The Indians missed five layups during the first quarter against Plum.

“With girls basketball, it comes down to making layups, making free throws and rebounding the ball,” Cash said.”We’re really struggling at rebounding and making layups. There’s a couple games where I thought the game would have been out of reach if we just made a few layups in the first quarter and then got teams to chase us. We’re allowing teams to stay in the game by missing layups.”

Penn Hills (1-9, 1-3) has scored 32 or fewer points in four of its past five games. During that stretch, the Indians suffered a one-point loss to West Allegheny and a two-point loss to Knoch.

Penn Hills was held to a season-low 10 points in a Jan. 3 loss to Shaler.

Cash has had young teams before. He wants to try to make some changes to get the Indians to improve on the fundamentals.

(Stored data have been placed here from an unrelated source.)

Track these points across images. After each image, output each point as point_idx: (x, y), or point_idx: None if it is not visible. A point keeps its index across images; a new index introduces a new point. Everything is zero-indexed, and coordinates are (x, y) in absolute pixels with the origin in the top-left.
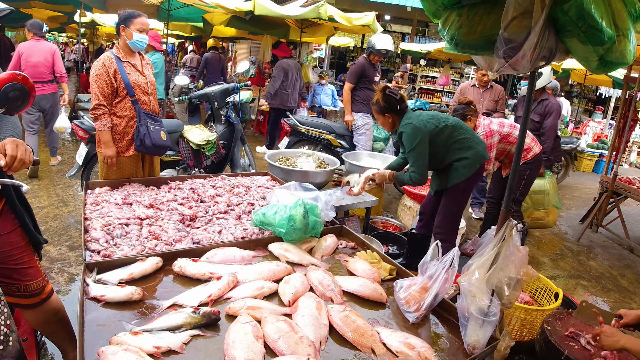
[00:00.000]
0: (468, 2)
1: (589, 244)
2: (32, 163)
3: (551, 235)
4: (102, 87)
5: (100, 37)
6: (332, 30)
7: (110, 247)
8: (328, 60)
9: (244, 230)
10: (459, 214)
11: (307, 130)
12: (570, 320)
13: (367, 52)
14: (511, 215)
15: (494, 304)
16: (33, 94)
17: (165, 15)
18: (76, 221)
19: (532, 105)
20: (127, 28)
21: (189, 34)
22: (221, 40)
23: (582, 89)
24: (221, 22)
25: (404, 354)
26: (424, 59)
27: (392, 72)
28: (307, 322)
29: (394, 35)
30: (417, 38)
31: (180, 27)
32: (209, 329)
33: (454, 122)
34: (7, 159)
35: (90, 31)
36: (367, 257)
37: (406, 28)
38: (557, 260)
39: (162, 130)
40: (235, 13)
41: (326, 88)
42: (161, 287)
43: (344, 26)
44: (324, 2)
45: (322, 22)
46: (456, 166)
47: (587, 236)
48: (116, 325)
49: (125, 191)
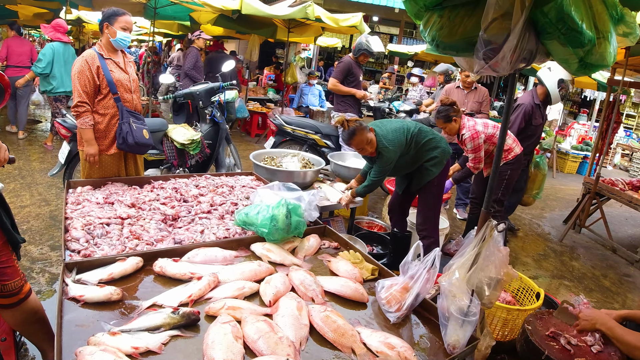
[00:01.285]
0: (449, 3)
1: (572, 245)
2: (7, 161)
3: (534, 236)
4: (85, 84)
5: (86, 35)
6: (320, 30)
7: (90, 247)
8: (316, 61)
9: (227, 230)
10: (438, 208)
11: (293, 130)
12: (551, 320)
13: (355, 53)
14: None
15: (474, 304)
16: (9, 91)
17: (151, 13)
18: (58, 220)
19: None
20: (111, 26)
21: (176, 32)
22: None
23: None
24: (208, 21)
25: (383, 353)
26: (411, 61)
27: (380, 73)
28: (288, 322)
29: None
30: (404, 39)
31: (167, 25)
32: (188, 330)
33: (416, 128)
34: None
35: (76, 28)
36: (350, 257)
37: (394, 29)
38: (540, 261)
39: (145, 129)
40: (222, 12)
41: (313, 88)
42: (141, 287)
43: (332, 27)
44: (311, 2)
45: (309, 23)
46: (427, 166)
47: (570, 237)
48: (95, 326)
49: (107, 190)
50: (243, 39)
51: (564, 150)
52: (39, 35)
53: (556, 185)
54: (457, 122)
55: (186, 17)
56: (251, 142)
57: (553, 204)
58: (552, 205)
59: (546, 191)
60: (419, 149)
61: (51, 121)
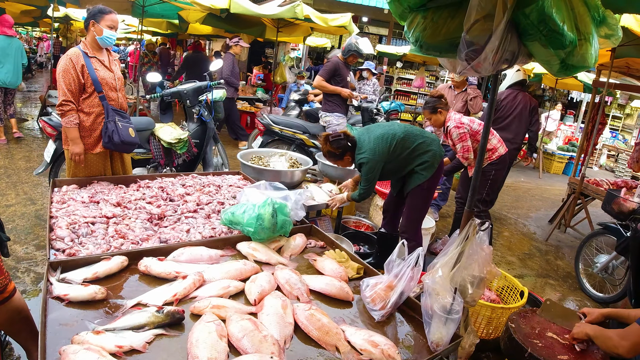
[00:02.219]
0: (433, 5)
1: (557, 244)
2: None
3: (520, 235)
4: (69, 82)
5: (74, 33)
6: (309, 30)
7: (75, 246)
8: (305, 60)
9: (213, 229)
10: (424, 212)
11: (281, 130)
12: (534, 318)
13: (345, 53)
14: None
15: (457, 302)
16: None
17: (139, 11)
18: (43, 219)
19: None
20: (97, 24)
21: (164, 31)
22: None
23: (554, 93)
24: (197, 20)
25: (367, 351)
26: (400, 61)
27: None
28: (272, 320)
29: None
30: (393, 40)
31: (155, 23)
32: (173, 328)
33: (402, 132)
34: None
35: (63, 26)
36: (336, 256)
37: (383, 30)
38: (525, 260)
39: (131, 127)
40: (211, 10)
41: (302, 88)
42: (126, 286)
43: (321, 27)
44: (300, 2)
45: (298, 22)
46: (417, 170)
47: (555, 236)
48: (79, 325)
49: (92, 189)
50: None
51: (550, 151)
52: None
53: (542, 185)
54: (443, 114)
55: (175, 16)
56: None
57: (539, 204)
58: (538, 205)
59: (532, 191)
60: (408, 154)
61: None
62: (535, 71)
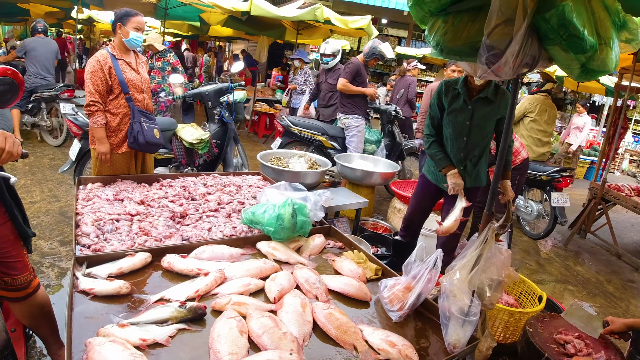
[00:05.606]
0: (454, 9)
1: (577, 250)
2: (20, 156)
3: (539, 240)
4: (97, 84)
5: (96, 34)
6: (328, 32)
7: (100, 242)
8: None
9: (233, 228)
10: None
11: (300, 131)
12: (552, 323)
13: (368, 56)
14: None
15: (475, 304)
16: (22, 88)
17: (162, 14)
18: (67, 216)
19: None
20: (124, 26)
21: (185, 33)
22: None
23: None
24: (218, 22)
25: (385, 351)
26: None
27: (388, 76)
28: (291, 318)
29: (390, 39)
30: (413, 42)
31: (177, 25)
32: (195, 324)
33: None
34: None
35: (87, 27)
36: (354, 257)
37: (402, 32)
38: (544, 265)
39: (156, 128)
40: (232, 13)
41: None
42: (149, 282)
43: (340, 29)
44: (320, 4)
45: (318, 25)
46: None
47: (576, 242)
48: (104, 318)
49: (117, 187)
50: (252, 40)
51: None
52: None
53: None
54: None
55: (196, 18)
56: (258, 143)
57: None
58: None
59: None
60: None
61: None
62: (557, 74)
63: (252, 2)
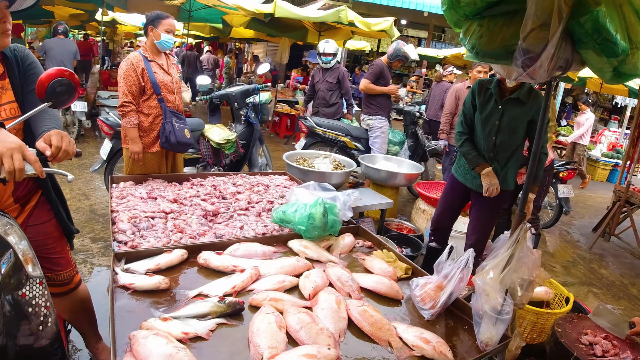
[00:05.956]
0: (488, 13)
1: (601, 253)
2: (74, 155)
3: (564, 243)
4: (130, 85)
5: (119, 36)
6: (350, 34)
7: (136, 239)
8: (344, 64)
9: (265, 226)
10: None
11: (324, 132)
12: (580, 323)
13: (392, 57)
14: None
15: (508, 302)
16: (78, 90)
17: (186, 16)
18: (98, 214)
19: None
20: (155, 29)
21: (207, 35)
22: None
23: (598, 97)
24: (241, 24)
25: (419, 347)
26: (439, 64)
27: (407, 77)
28: (327, 314)
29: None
30: (433, 43)
31: (199, 27)
32: (233, 318)
33: None
34: (53, 150)
35: (110, 29)
36: (384, 256)
37: (422, 33)
38: (569, 268)
39: (186, 128)
40: (255, 15)
41: None
42: (186, 278)
43: (362, 30)
44: (345, 6)
45: (340, 26)
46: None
47: (600, 245)
48: (144, 312)
49: (149, 186)
50: (272, 41)
51: (594, 157)
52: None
53: (585, 192)
54: None
55: (219, 20)
56: (280, 143)
57: (582, 211)
58: (582, 212)
59: (576, 198)
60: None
61: None
62: (580, 75)
63: (276, 3)
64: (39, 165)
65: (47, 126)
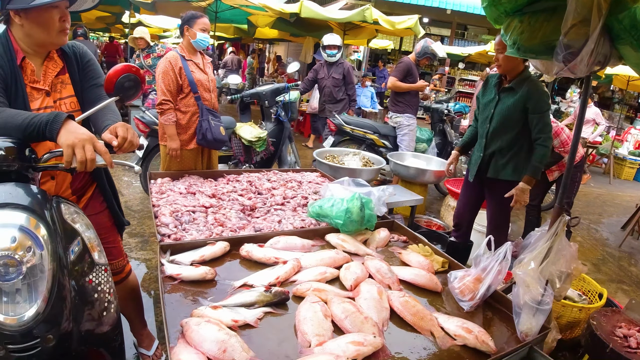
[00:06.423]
0: (529, 10)
1: (630, 251)
2: (137, 146)
3: (592, 241)
4: (168, 83)
5: None
6: (374, 32)
7: (179, 232)
8: (366, 62)
9: (302, 221)
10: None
11: (352, 130)
12: (614, 317)
13: (420, 55)
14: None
15: (548, 293)
16: (143, 85)
17: (212, 17)
18: (133, 210)
19: None
20: (191, 28)
21: (231, 36)
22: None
23: (623, 95)
24: (266, 24)
25: (462, 337)
26: (462, 62)
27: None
28: (370, 304)
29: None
30: (455, 41)
31: (223, 28)
32: (278, 308)
33: None
34: (119, 140)
35: None
36: (420, 250)
37: (445, 31)
38: (598, 265)
39: (221, 126)
40: (281, 15)
41: (366, 90)
42: (229, 269)
43: (386, 29)
44: (370, 5)
45: (364, 25)
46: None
47: (629, 243)
48: (193, 301)
49: (187, 182)
50: (294, 41)
51: (621, 155)
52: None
53: (613, 191)
54: None
55: (244, 21)
56: (302, 142)
57: (610, 209)
58: (610, 211)
59: (603, 197)
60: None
61: None
62: (606, 72)
63: (302, 4)
64: (109, 157)
65: (110, 120)
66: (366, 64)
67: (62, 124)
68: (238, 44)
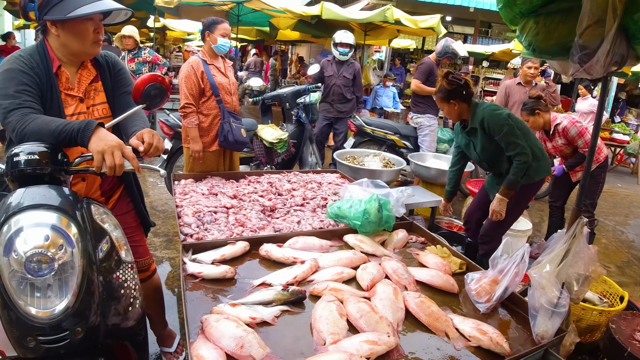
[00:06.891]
0: (544, 11)
1: None
2: (163, 151)
3: (618, 243)
4: (191, 87)
5: (168, 41)
6: (395, 32)
7: (201, 232)
8: (388, 62)
9: (321, 221)
10: (513, 220)
11: (373, 131)
12: (635, 321)
13: (441, 55)
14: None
15: (564, 296)
16: (169, 93)
17: (234, 20)
18: (158, 210)
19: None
20: (212, 34)
21: (253, 38)
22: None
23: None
24: (287, 26)
25: (476, 338)
26: (486, 61)
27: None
28: (385, 304)
29: (456, 36)
30: (479, 39)
31: (246, 31)
32: (295, 306)
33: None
34: (145, 146)
35: (160, 35)
36: (437, 251)
37: (468, 29)
38: (623, 268)
39: (243, 128)
40: (302, 17)
41: (388, 90)
42: (248, 268)
43: (408, 28)
44: (390, 5)
45: (385, 25)
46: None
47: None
48: (213, 299)
49: (209, 183)
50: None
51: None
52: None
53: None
54: (542, 116)
55: (265, 23)
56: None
57: (638, 211)
58: (637, 212)
59: (630, 198)
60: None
61: None
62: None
63: (323, 5)
64: (136, 162)
65: (137, 126)
66: (388, 63)
67: (93, 132)
68: (261, 45)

“As much as you work on and practice and you do things to try and change that during practice, you can’t simulate the game,” Cash said. “We have to go back, regroup and focus on the little things. The little details. I have so many young kids, and getting them to pay attention to detail has been really rough.”

Against Plum, the Indians built a 9-7 lead at the end of the first quarter despite their misses. Cara Crawford scored seven of her 12 points in the opening frame. The Mustangs stole the momentum back with excellent 3-point shooting.

Plum ended the first quarter with a trey at the buzzer from Riley Stephans. Stephans finished with six 3-pointers and scored a game-high 23 points.

Penn Hills trailed 18-15 at halftime. The Mustangs stretched the lead to 11 points at the end of the third quarter.

Penn Hills got the lead within six, 35-29, following a 3-pointer from Milani Oliver with three minutes remaining. However, the Indians’ offense couldn’t string together any more baskets.

Oliver finished with a team-high 13 points for Penn Hills.